The result is a shebang line #!/esarchive/autosubmit/my_python_env/python3.
How to create and run only selected members#
Your experiment is defined and correctly configured, but you want to create it only considering some selected members, and also to avoid creating the whole experiment to run only the members you want. Then, you can do it by configuring the setting RUN_ONLY_MEMBERS in the expdef_<EXPID>.yml file:
DEFAULT:
# Experiment identifier
# No need to change
EXPID: cxxx
# HPC name.
# No need to change
HPCARCH: ithaca
experiment:
# Supply the list of start dates. Available formats: YYYYMMDD YYYYMMDDhh YYYYMMDDhhmm
# Also you can use an abbreviated syntax for multiple dates with common parts:
# 200001[01 15] <=> 20000101 20000115
# DATELIST: 19600101 19650101 19700101
# DATELIST: 1960[0101 0201 0301]
DATELIST: 19900101
# Supply the list of members. LIST: fc0 fc1 fc2 fc3 fc4
MEMBERS: fc0
# Chunk size unit. STRING: hour, day, month, year
CHUNKSIZEUNIT: month
# Chunk size. NUMERIC: 4, 6, 12
CHUNKSIZE: 1
# Total number of chunks in experiment. NUMERIC: 30, 15, 10
NUMCHUNKS: 2
# Calendar used. LIST: standard, noleap
CALENDAR: standard
# List of members that can be included in this run. Optional.

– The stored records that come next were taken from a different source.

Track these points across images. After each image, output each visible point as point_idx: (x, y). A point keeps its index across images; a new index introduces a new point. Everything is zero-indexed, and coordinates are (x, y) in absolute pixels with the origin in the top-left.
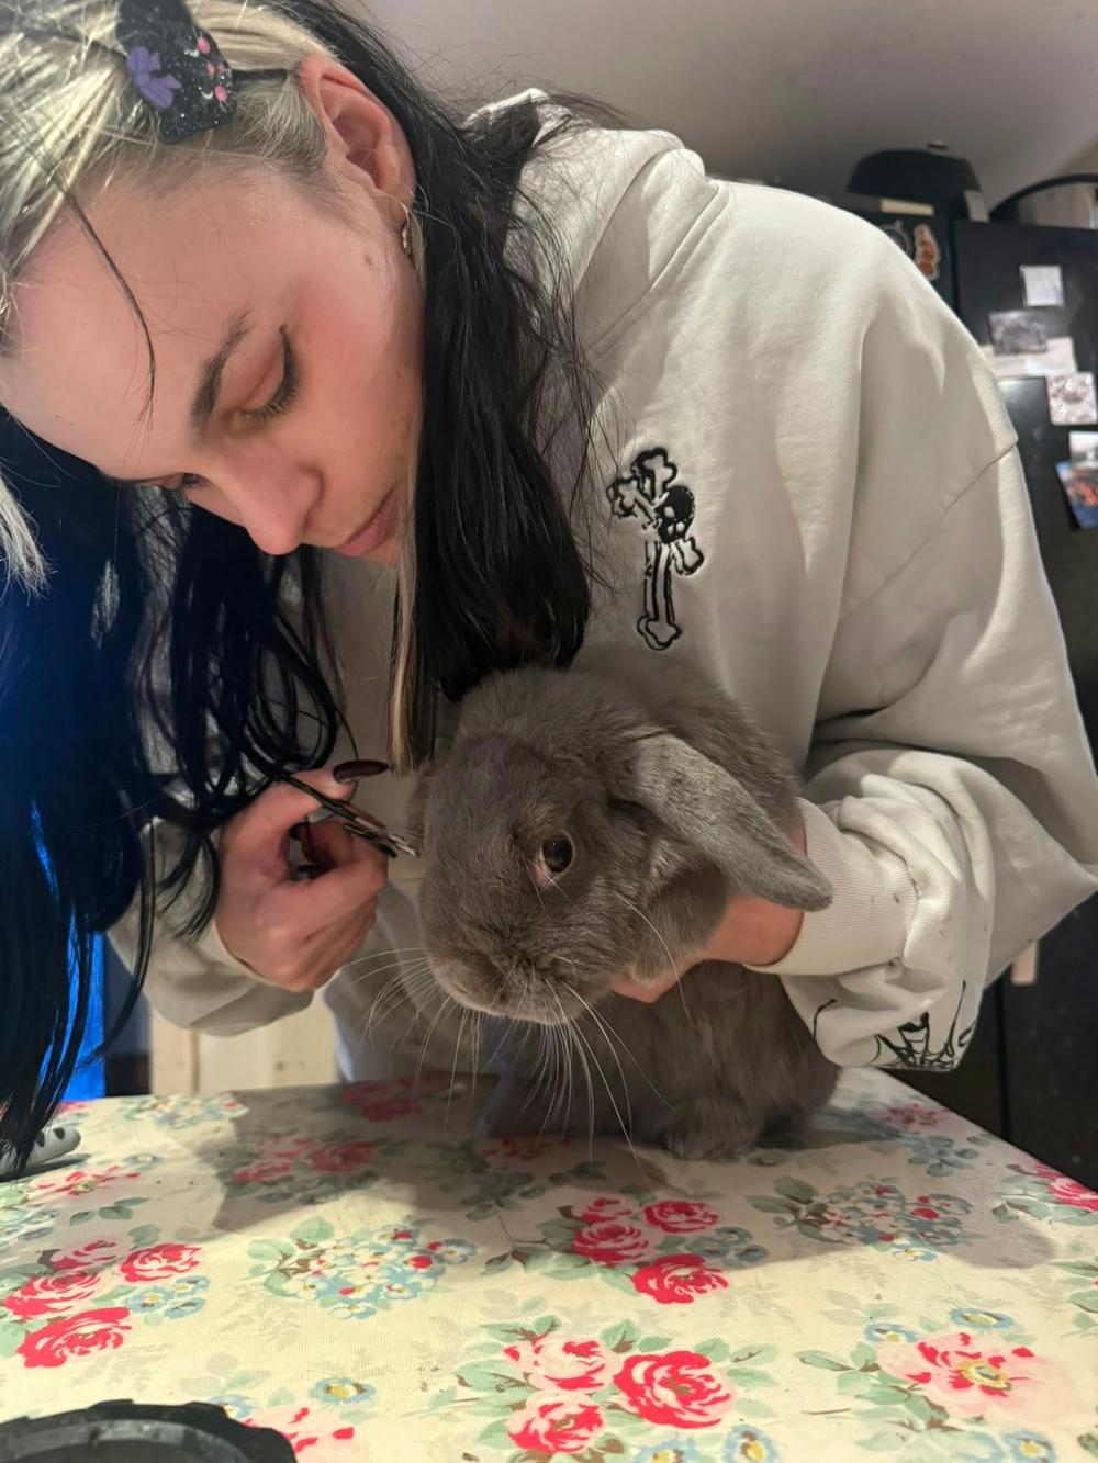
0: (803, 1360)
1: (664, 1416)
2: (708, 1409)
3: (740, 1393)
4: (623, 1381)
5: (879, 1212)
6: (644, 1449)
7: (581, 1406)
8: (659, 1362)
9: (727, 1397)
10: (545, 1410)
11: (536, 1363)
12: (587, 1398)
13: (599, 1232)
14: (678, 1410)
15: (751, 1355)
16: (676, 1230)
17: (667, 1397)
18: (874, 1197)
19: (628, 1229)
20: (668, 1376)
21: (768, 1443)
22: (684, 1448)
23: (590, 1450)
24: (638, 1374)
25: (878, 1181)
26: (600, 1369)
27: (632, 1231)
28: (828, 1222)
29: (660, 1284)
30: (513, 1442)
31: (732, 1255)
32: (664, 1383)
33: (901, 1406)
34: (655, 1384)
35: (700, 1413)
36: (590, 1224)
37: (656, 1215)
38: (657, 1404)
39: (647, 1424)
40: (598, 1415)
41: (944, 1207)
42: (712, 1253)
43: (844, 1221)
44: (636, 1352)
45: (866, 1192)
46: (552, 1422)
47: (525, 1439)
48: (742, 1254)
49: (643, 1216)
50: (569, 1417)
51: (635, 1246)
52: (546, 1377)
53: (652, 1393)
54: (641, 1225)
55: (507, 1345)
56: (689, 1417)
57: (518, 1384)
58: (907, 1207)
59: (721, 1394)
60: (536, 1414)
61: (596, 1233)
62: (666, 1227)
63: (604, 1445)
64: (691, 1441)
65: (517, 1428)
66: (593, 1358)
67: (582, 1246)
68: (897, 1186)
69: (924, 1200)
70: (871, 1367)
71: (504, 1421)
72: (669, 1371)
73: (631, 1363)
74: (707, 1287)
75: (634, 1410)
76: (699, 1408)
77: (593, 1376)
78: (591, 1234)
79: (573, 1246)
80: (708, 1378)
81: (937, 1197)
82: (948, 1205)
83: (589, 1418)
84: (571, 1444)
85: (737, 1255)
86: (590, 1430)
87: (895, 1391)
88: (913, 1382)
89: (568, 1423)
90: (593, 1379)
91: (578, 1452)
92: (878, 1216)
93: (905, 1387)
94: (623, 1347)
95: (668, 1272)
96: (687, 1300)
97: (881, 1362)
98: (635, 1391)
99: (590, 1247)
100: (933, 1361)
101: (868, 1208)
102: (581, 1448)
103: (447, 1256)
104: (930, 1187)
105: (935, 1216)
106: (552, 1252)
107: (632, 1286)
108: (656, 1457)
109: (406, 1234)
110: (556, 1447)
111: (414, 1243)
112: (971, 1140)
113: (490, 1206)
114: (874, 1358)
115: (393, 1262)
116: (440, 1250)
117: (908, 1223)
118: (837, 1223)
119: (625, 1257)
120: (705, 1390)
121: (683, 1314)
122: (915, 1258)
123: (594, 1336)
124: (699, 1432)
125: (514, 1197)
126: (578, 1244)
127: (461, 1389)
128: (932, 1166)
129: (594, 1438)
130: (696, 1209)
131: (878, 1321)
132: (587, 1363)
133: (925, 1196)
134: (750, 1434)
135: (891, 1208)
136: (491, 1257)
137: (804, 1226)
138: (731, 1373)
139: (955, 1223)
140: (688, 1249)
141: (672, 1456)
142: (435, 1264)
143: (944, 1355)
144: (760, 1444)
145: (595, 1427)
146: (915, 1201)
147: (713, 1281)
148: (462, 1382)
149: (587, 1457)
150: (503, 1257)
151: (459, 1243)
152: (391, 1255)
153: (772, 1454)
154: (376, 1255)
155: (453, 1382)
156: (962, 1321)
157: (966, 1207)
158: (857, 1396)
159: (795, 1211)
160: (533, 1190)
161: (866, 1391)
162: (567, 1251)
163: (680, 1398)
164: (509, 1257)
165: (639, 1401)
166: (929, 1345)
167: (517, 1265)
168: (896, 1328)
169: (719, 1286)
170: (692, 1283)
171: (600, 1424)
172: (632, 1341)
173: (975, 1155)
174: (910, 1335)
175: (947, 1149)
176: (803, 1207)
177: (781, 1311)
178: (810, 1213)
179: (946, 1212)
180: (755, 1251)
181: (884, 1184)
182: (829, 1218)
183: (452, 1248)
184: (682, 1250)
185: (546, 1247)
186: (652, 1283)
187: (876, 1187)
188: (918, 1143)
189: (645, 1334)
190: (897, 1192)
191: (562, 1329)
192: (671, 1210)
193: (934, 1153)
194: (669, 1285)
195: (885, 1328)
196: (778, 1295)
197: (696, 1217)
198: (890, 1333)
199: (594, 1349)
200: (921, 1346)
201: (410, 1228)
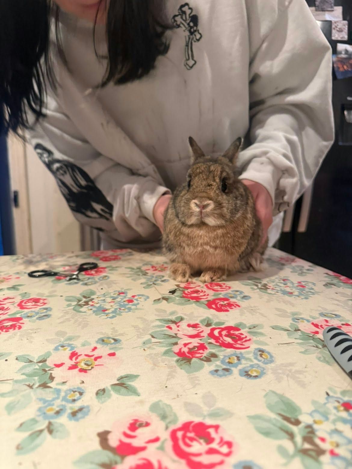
0: (273, 328)
1: (229, 346)
2: (244, 343)
3: (254, 338)
4: (211, 335)
5: (285, 286)
6: (225, 356)
7: (199, 343)
8: (223, 329)
9: (250, 340)
10: (185, 345)
11: (178, 330)
12: (199, 341)
13: (191, 291)
14: (234, 344)
15: (254, 327)
16: (218, 291)
17: (229, 340)
18: (282, 282)
19: (201, 291)
20: (227, 333)
21: (269, 353)
22: (239, 355)
23: (205, 356)
24: (216, 333)
25: (282, 277)
26: (202, 331)
27: (202, 291)
28: (269, 289)
29: (216, 306)
30: (176, 355)
31: (239, 298)
32: (226, 336)
33: (312, 341)
34: (223, 336)
35: (242, 345)
36: (187, 289)
37: (210, 287)
38: (226, 342)
39: (223, 348)
40: (205, 346)
42: (231, 297)
43: (274, 288)
44: (213, 326)
45: (279, 280)
46: (189, 348)
47: (180, 354)
48: (242, 298)
49: (205, 287)
50: (195, 347)
51: (205, 295)
52: (183, 334)
53: (223, 339)
54: (205, 289)
55: (167, 325)
56: (238, 346)
57: (173, 337)
58: (294, 284)
59: (248, 339)
60: (183, 346)
62: (213, 290)
63: (210, 355)
64: (241, 353)
65: (177, 351)
66: (198, 329)
67: (186, 295)
68: (289, 278)
69: (299, 282)
70: (297, 330)
71: (172, 348)
73: (213, 330)
74: (233, 307)
75: (217, 344)
76: (241, 343)
78: (188, 292)
79: (183, 296)
80: (242, 334)
81: (304, 282)
82: (308, 284)
83: (202, 347)
84: (198, 355)
85: (241, 298)
86: (204, 351)
87: (308, 337)
88: (314, 334)
89: (195, 349)
90: (200, 335)
91: (201, 358)
93: (311, 335)
94: (208, 325)
95: (218, 303)
96: (227, 311)
97: (300, 328)
98: (216, 339)
99: (189, 296)
100: (318, 328)
101: (282, 285)
102: (202, 356)
103: (139, 299)
104: (301, 279)
105: (305, 287)
106: (176, 297)
107: (207, 307)
108: (230, 358)
109: (123, 293)
110: (192, 356)
111: (126, 296)
112: (310, 266)
113: (151, 285)
114: (298, 327)
115: (120, 301)
116: (136, 298)
117: (296, 289)
118: (273, 289)
119: (202, 299)
120: (242, 337)
121: (227, 315)
122: (302, 299)
123: (197, 322)
124: (243, 351)
125: (159, 282)
126: (184, 295)
127: (153, 339)
128: (299, 273)
129: (206, 353)
130: (223, 285)
131: (295, 317)
132: (196, 330)
133: (299, 281)
134: (262, 351)
135: (289, 284)
136: (155, 299)
137: (261, 290)
138: (249, 332)
139: (312, 289)
140: (223, 296)
141: (236, 358)
142: (135, 302)
143: (321, 326)
144: (267, 354)
145: (205, 350)
146: (297, 283)
147: (235, 305)
148: (153, 337)
149: (205, 359)
150: (159, 299)
151: (143, 295)
152: (118, 300)
153: (272, 357)
154: (113, 299)
155: (150, 337)
156: (324, 316)
157: (314, 284)
158: (296, 339)
159: (257, 286)
160: (165, 280)
161: (298, 337)
162: (181, 297)
163: (233, 340)
164: (161, 299)
165: (219, 341)
166: (315, 323)
167: (164, 302)
168: (302, 318)
169: (237, 307)
170: (228, 306)
171: (206, 349)
172: (211, 323)
173: (312, 270)
174: (308, 321)
175: (303, 269)
176: (259, 284)
177: (261, 314)
178: (262, 286)
179: (308, 286)
180: (247, 297)
181: (285, 278)
182: (269, 287)
183: (140, 297)
184: (221, 296)
185: (174, 296)
186: (213, 306)
187: (282, 279)
188: (292, 267)
189: (215, 321)
190: (290, 280)
191: (185, 320)
192: (214, 285)
193: (299, 270)
194: (219, 306)
195: (298, 318)
196: (258, 309)
197: (223, 287)
198: (301, 320)
199: (198, 326)
200: (313, 323)
201: (124, 291)
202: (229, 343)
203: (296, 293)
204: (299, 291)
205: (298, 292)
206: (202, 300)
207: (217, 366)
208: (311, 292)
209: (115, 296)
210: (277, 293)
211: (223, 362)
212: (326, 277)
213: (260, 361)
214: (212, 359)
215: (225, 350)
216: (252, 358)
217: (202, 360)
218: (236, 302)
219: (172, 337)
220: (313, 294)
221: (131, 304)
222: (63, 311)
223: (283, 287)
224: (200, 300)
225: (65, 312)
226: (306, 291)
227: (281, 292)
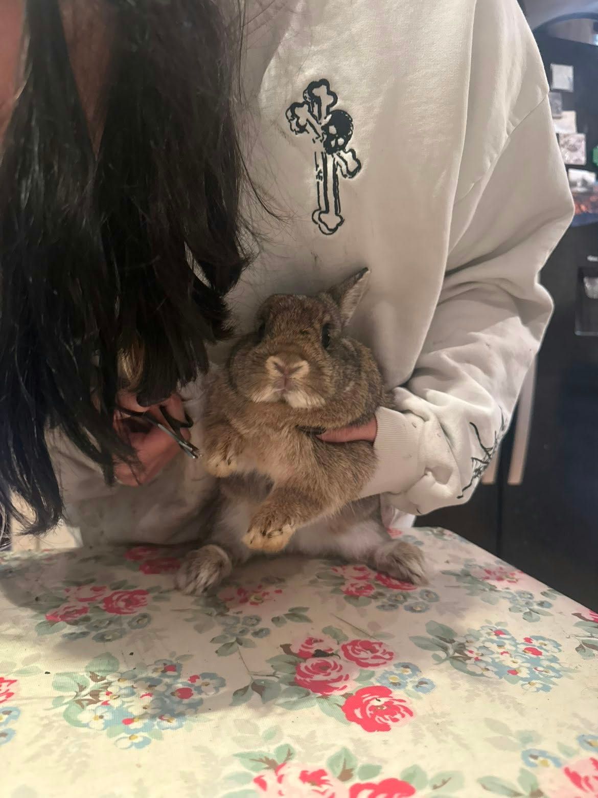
0: (485, 787)
5: (501, 650)
8: (377, 790)
11: (280, 792)
13: (313, 666)
15: (444, 783)
16: (367, 665)
18: (495, 638)
19: (332, 664)
25: (494, 625)
27: (335, 667)
28: (470, 658)
29: (363, 712)
31: (410, 687)
36: (305, 659)
37: (350, 652)
41: (544, 647)
42: (395, 684)
43: (480, 658)
44: (356, 780)
45: (489, 634)
48: (417, 686)
49: (342, 653)
51: (340, 679)
54: (341, 660)
55: (255, 775)
58: (519, 646)
61: (309, 667)
62: (359, 663)
66: (325, 787)
67: (302, 679)
68: (507, 628)
69: (528, 640)
70: (536, 793)
73: (356, 791)
74: (398, 716)
78: (306, 668)
79: (296, 678)
81: (537, 638)
82: (545, 645)
85: (413, 687)
92: (502, 654)
94: (346, 775)
95: (368, 702)
96: (386, 728)
97: (543, 788)
99: (308, 680)
100: (580, 786)
101: (494, 647)
103: (203, 688)
104: (529, 630)
105: (540, 654)
106: (281, 684)
107: (343, 714)
109: (173, 668)
111: (179, 675)
112: (544, 594)
113: (232, 644)
114: (537, 784)
115: (163, 694)
116: (198, 683)
117: (524, 660)
118: (477, 659)
119: (333, 689)
121: (385, 742)
122: (538, 690)
123: (322, 765)
125: (248, 636)
126: (299, 678)
128: (525, 613)
130: (377, 647)
131: (529, 747)
132: (322, 792)
133: (528, 636)
135: (508, 647)
136: (237, 688)
137: (455, 662)
139: (554, 659)
140: (378, 681)
142: (195, 696)
143: (587, 779)
146: (523, 641)
147: (402, 710)
150: (245, 689)
151: (212, 676)
152: (162, 688)
154: (150, 686)
156: (588, 746)
157: (557, 645)
159: (445, 649)
160: (261, 630)
162: (291, 684)
164: (250, 689)
166: (572, 770)
167: (256, 696)
168: (543, 753)
169: (407, 715)
170: (387, 712)
172: (352, 770)
173: (550, 605)
174: (557, 762)
175: (531, 601)
176: (449, 645)
177: (457, 738)
178: (456, 651)
179: (547, 651)
180: (426, 683)
181: (499, 628)
182: (469, 655)
183: (207, 680)
184: (374, 682)
185: (276, 680)
186: (358, 712)
187: (494, 629)
188: (510, 596)
189: (361, 761)
190: (509, 634)
191: (297, 757)
192: (360, 648)
193: (524, 603)
194: (370, 714)
195: (535, 754)
196: (451, 723)
197: (378, 654)
198: (541, 759)
199: (324, 778)
200: (567, 771)
201: (175, 662)
203: (524, 673)
204: (528, 665)
205: (528, 668)
206: (335, 693)
208: (553, 669)
209: (155, 675)
210: (485, 673)
212: (577, 625)
218: (404, 701)
220: (559, 674)
221: (186, 701)
222: (42, 719)
223: (498, 653)
224: (329, 693)
225: (46, 721)
226: (544, 667)
227: (495, 670)
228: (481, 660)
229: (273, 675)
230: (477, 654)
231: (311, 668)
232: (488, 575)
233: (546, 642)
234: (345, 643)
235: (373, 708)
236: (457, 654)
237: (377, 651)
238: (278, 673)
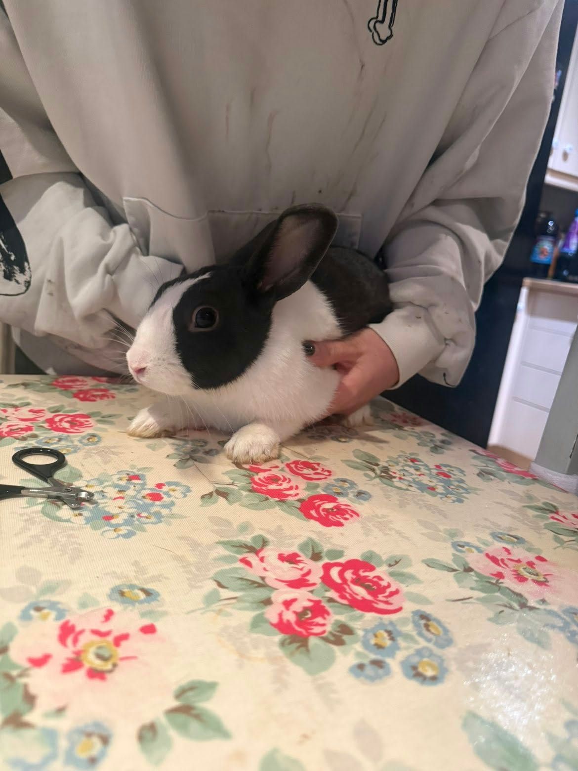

# RUN_ONLY_MEMBERS: fc0 fc1 fc2 fc3 fc4
# RUN_ONLY_MEMBERS: fc[0-4]
RUN_ONLY_MEMBERS:
You can set the RUN_ONLY_MEMBERS value as shown in the format examples above it. Then, Job List generation is performed as usual. However, an extra step is performed that will filter the jobs according to RUN_ONLY_MEMBERS. It discards jobs belonging to members not considered in the value provided, and also we discard these jobs from the dependency tree (parents and children). The filtered Job List is returned.
The necessary changes have been implemented in the API so you can correctly visualize experiments implementing this new setting in Autosubmit GUI.
Important
Wrappers are correctly formed considering the resulting jobs.
Remote Dependencies - Presubmission feature#
There is also the possibility of setting the option PRESUBMISSION to True in the config directive. This allows more
than one package containing simple or wrapped jobs to be submitted at the same time, even when the dependencies between
jobs aren’t yet satisfied.
This is only useful for cases when the job scheduler considers the time a job has been queuing to determine the job’s
priority (and the scheduler understands the dependencies set between the submitted packages). New packages can be
created as long as the total number of jobs are below than the number defined in the TOTALJOBS variable.
The jobs that are waiting in the remote platform, will be marked as HOLD.